From the Businessperson's Perspective

Business healthcare facilities are profit centers. By the square foot, they require roughly 75 percent of the upfront costs it takes to build a new hospital and cut annual operations costs in half. Studies have also shown that they provide operational versatility, are constructed faster, and can be renovated at a third of the cost.

From the Facility Engineer's Perspective

Things only get more challenging for the next two groups. Facility engineers can't rely on a one-size-fits-all model, since systems must be customized by the location. The engineers have to be able to respond rapidly to keep up with the evolving market, account for varying levels of roving staff, and be conscientious of existing tenant relationships (particularly when it comes to clinics operating within a leased facility). Furthermore, based on which classification the facility falls under, engineers may have to design for the varying presence of defend-in-place provisions, life safety systems, fire alarms/sprinklers/barriers, smoke compartments, and emergency power systems.

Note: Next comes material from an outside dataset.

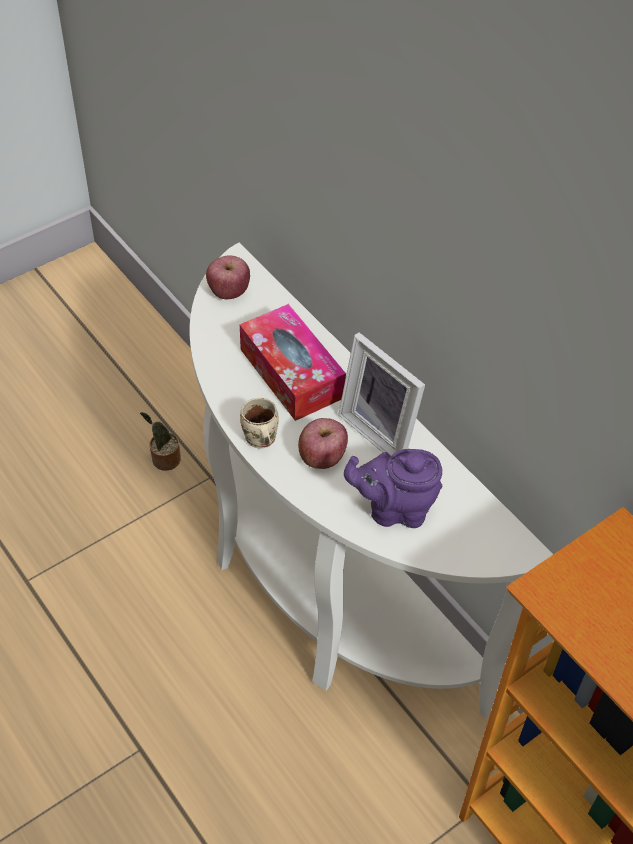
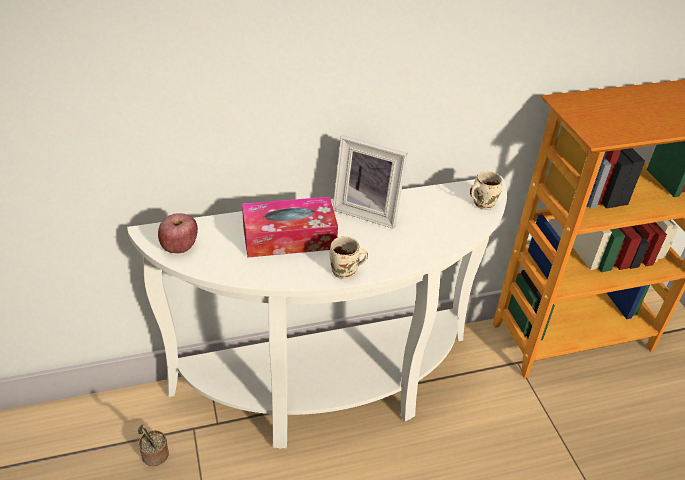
camera: 70 degrees left, 10 degrees down
(322, 457) = (378, 246): apple -> none
(382, 430) = (368, 211): picture frame -> picture frame turned 45 degrees clockwise
(394, 509) = (438, 226): purple teapot -> none
(475, 547) = (481, 203): none -> beige mug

From the Regulator's Perspective

I was once a North Carolina Division of Health Service Regulation inspector, and so can say from experience that classifying such space is a complex science of best-fit categorization. There are varying construction types, from the most businesslike IBC business occupancy (which classifies outpatient facilities in the same category as barbershops, motor vehicle showrooms, and high school classrooms) to the most hospital-like NFPA 101 Ambulatory Healthcare.

The key is to pay attention the classification catalysts—little triggers that can highlight which category is the best fit. These catalysts can include self-preservation capabilities (determined by the presence of anesthesia, immobilization restraints/inherently restraining procedures, etc.), the degree to which system failure would impact occupant safety, inpatient/outpatient status, as well as a number of other non-medical variables (number of floors, square footage, operation, etc.).

Continued Evolution is Inevitable

Healthcare facilities nationwide are following the retail market's blueprint of catering to the consumer and becoming as available as possible. My expectation is that business-based healthcare facilities will continue to expand their clinical services while regulatory, accreditation, and reimbursement structures struggle to catch up.

That said, it never hurts to have an experienced engineer/regulator on your side to guide you through the changes.